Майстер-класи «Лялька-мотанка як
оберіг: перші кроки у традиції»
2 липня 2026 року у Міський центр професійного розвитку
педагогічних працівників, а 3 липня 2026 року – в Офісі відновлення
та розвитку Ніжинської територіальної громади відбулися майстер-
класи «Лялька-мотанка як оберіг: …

* * *

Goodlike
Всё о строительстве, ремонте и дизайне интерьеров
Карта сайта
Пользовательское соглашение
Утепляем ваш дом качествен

---

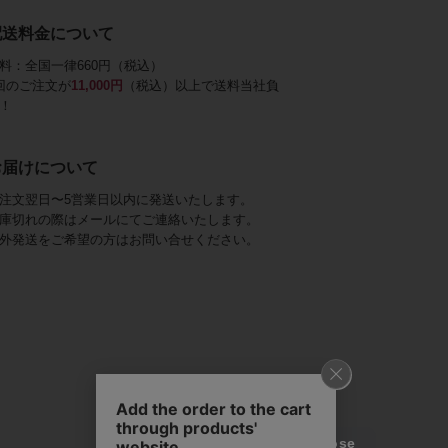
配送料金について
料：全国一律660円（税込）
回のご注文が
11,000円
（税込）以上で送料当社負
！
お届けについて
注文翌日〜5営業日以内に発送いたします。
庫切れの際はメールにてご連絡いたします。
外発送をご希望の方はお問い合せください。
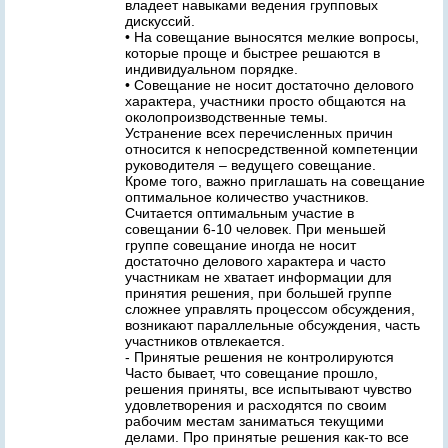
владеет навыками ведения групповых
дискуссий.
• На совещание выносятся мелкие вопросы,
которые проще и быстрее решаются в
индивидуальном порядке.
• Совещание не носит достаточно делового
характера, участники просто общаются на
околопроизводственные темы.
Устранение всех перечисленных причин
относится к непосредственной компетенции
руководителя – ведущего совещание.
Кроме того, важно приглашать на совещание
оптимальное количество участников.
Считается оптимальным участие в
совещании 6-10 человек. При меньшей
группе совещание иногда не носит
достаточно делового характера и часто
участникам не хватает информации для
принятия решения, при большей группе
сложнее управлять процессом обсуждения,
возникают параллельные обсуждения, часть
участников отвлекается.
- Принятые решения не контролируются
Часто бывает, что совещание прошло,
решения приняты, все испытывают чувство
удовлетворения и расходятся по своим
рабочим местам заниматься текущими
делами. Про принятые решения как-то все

Work to complete – From the entries above, extract only the lines running from the one containing "индивидуальном порядке." through the one containing "делами. Про принятые решения как-то все", inclusive.

Result for this task –
индивидуальном порядке.
• Совещание не носит достаточно делового
характера, участники просто общаются на
околопроизводственные темы.
Устранение всех перечисленных причин
относится к непосредственной компетенции
руководителя – ведущего совещание.
Кроме того, важно приглашать на совещание
оптимальное количество участников.
Считается оптимальным участие в
совещании 6-10 человек. При меньшей
группе совещание иногда не носит
достаточно делового характера и часто
участникам не хватает информации для
принятия решения, при большей группе
сложнее управлять процессом обсуждения,
возникают параллельные обсуждения, часть
участников отвлекается.
- Принятые решения не контролируются
Часто бывает, что совещание прошло,
решения приняты, все испытывают чувство
удовлетворения и расходятся по своим
рабочим местам заниматься текущими
делами. Про принятые решения как-то все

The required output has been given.